** start Extract **

Whatever the case, Havik doesn’t wind up accomplishing his (surprisingly orderly) plan. This, ultimately, is just fine, as everyone in the Mortal Kombat universe is alive again in time for Mortal Kombat: Armageddon anyway, and what was even the point of gaining a life spell if everyone is already immortal? Like his Order Realm frenemies, Havik is stuck with the base plot of “Havik love chaos, Havik hate order, Havik hungry” in MK: A. He doesn’t do a damn thing in the overall plot, but he’s probably missing that immortal dragon heart pretty bad by the time he and literally everyone else is dead.

Havik technically doesn’t return in the rebooted MK universe (like some of his contemporaries from Deception, the best he can hope for is a non-kanon cameo in an ending or two), but he was the main villain for much of the Mortal Kombat X comics. Long story short, he’s back to his old “reviving random dudes is chaos” ways, and he’s trying to bring Shinnok back from the brink of nonexistence. He doesn’t particularly succeed (that honor goes to Shinnok’s other minions in the main game), but he is responsible for an Onaga-esque plan that involves collecting magical trinkets from across realms and tricking some poor shlub (Reiko!) into doing all of his dirty work. In the end, his patsy is destroyed by his own hubris, and Havik is decapitated by Scorpion. Interestingly enough, the vengeful Scorpion was playing dead during his battle against Havik, so ol’ chaos champion fell for one of his own special moves. Maybe dramatic irony is the most chaotic thing of all. Havik survived his beheading (what does death mean to a creature that is so kuh-razy?), but Quan Chi wound up obliterating Havik’s severed, still-talking noggin. That’s likely as definitive an end as Havik can hope for.

But what happened to Kabal and his new Black Dragons? Surely someone cares about the new crew of thieves that Kabal cobbled together inside of five minutes (seriously, Mortal Kombat: Deception happens immediately after Mortal Kombat: Deadly Alliance, so Kabal did not have much time to find the cream of the crop). Well, whether you care or not, I’m going to tell you about Kabal’s newest Black Dragons anyway.

Stabby

Kira is the first recruit. She was an arms dealer that sold weapons to terrorists, but terrorists in post-9/11 stories are terribly sexist, and Kira had to butterfly knife her way out of a scrape or two. This attracted Kabal’s attention, because “weapons sales” was like the one viable revenue stream available to the original Black Dragons. The fact that Kira was also a decent fighter was simply the cherry on top of the homicidal sundae.

** end Extract **

• Complete the following
a) Answer these questions about the Mortal Kombat passage:
(i) In the Mortal Kombat X comics, who decapitates Havik?
(ii) Who destroys Havik's severed head?
(iii) What did Kira do before Kabal recruited her?
b) Write the next part of the Mortal Kombat passage, picking up after its final sentence and carrying on the account of Kabal's new Black Dragons.

** start Dataset extract **

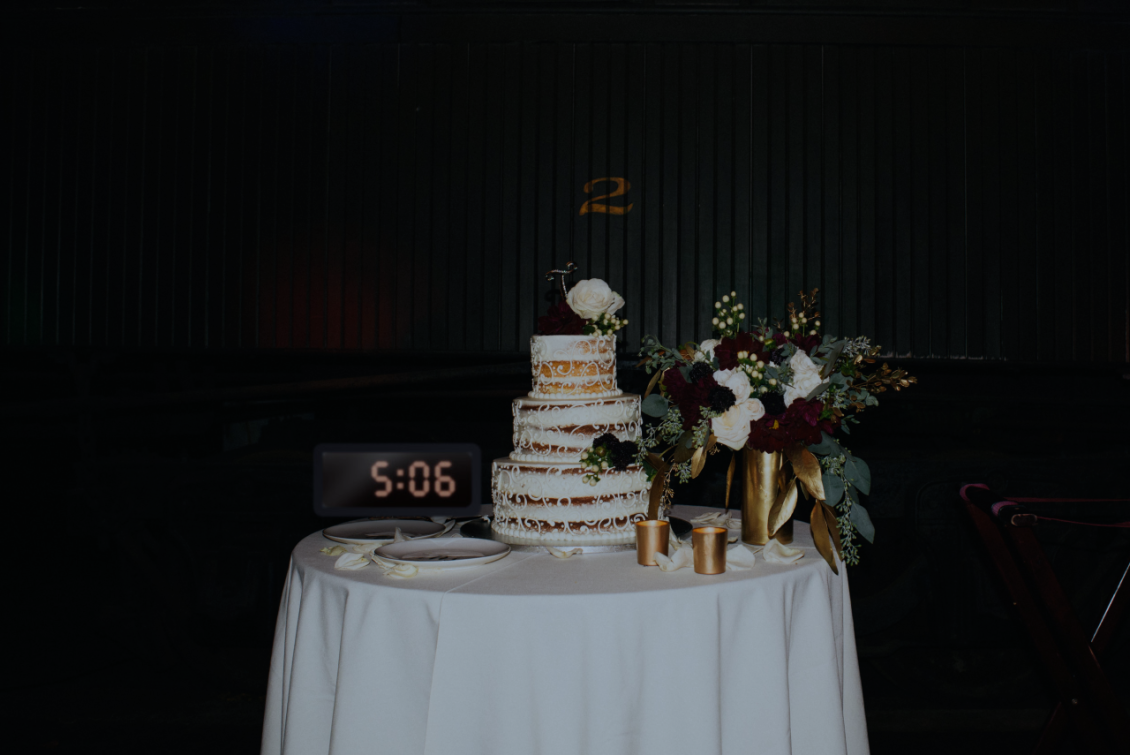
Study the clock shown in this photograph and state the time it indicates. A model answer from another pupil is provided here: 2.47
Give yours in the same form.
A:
5.06
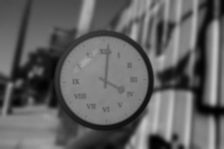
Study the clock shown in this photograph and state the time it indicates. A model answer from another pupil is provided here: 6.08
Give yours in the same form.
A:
4.01
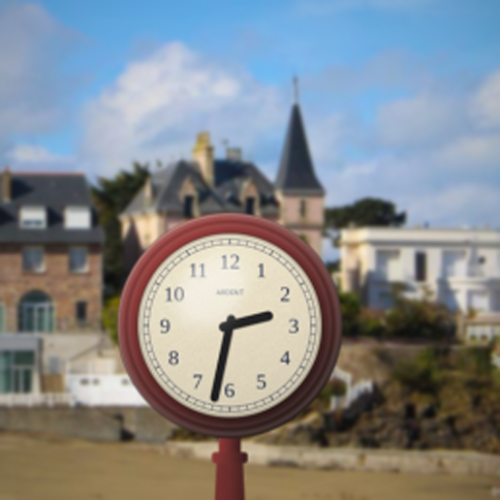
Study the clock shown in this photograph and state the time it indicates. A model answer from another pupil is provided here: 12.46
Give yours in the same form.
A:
2.32
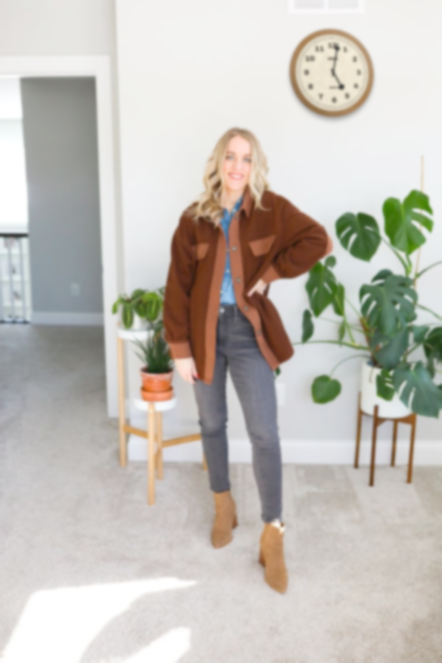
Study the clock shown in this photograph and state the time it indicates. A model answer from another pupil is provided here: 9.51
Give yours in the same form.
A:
5.02
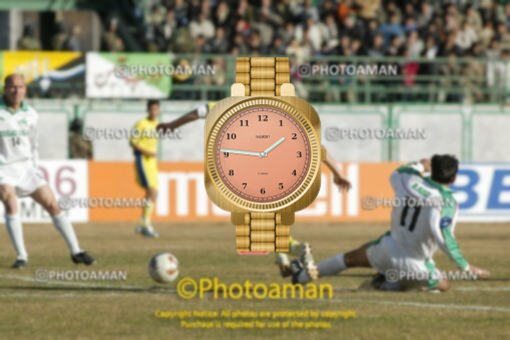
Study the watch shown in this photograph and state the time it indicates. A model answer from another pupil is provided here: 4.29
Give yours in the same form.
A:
1.46
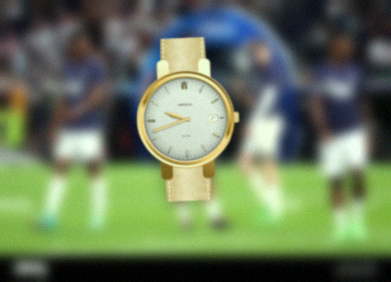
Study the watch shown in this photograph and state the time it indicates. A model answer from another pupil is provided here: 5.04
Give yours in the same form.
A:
9.42
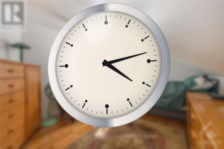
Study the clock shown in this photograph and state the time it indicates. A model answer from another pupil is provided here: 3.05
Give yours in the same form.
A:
4.13
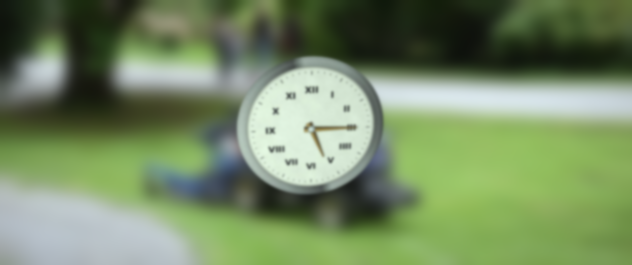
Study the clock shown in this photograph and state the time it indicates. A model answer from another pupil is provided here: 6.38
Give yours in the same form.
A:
5.15
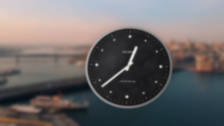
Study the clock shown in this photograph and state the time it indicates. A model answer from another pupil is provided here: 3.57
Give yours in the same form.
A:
12.38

** end Dataset extract **

• Exercise responses
a)
(i) Scorpion
(ii) Quan Chi
(iii) She was an arms dealer who sold weapons to terrorists.

b)
Unfortunately, Kira is basically the worst possible version of herself. Kira was introduced in a game where both Kano and Sonya were assumed dead. This allowed Kira to arrive with special moves and fighting styles that previously belonged to Kano and Sonya. And there could be a cool story there! Kira could be Sonya’s previously unmentioned daughter that was kidnapped and raised by Kano! Or Kano could continue to be a giant weirdo (reminder: this was the period when Kano kept a lock of Sonya’s hair as a necklace), and he cloned his hated enemy and raised her like his own spawn! Or she could be a previous student of Sonya that defected to join Kano and the Black Dragons! One way or another, there could be a really interesting story hook available for a fighter that combines traits from two rivals that have been diametrically opposed since the franchise’s creation. And… there’s no answer given. Kira just happens to fight like a combination of Kano and Sonya, and… that’s that. I guess she just figured out how to turn herself into a human cannonball from Youtube videos.

So Kira is Kabal’s first recruit, and she does exactly nothing after her introduction. Like Baraka, she seems to exist as a general mook in the story modes of MK: D and MK: A, and that’s all she wrote. Later, the first female playable Black Dragon was actively patched out of the rebooted Mortal Kombat universe, as she originally appeared chained up in the background of one stage in MK9, but was removed in a later update because ????. Kira’s current whereabouts are unknown, but, wherever she is, she’s probably not living up to any kind of potential.

This dork

Kobra is Kabal’s other recruit (yes, the Black Dragons is a gang of a whole three people. Is it any wonder Kano decided to go solo?). Kobra is… Man, could there be more of a placeholder kharacter in all of the franchise? He’s a street fighter. He learned martial arts, found out he liked killing with martial arts, and decided to just be a homicidal fighting man. Kabal recruited him because he knew he lived in a karate-based universe, and this was the only karate dude not already involved in the tournament. And that’s all Kobra’s got. He never accomplishes anything, and he winds up dead in most of his endings.

Oh, and his production name was “Ken Masters”, because no one had any illusions about how this kharacter was a clear case of plagiarism. But which specific kind of plagiarism?

Similar
Similar
Similar
Similar

The world may never know.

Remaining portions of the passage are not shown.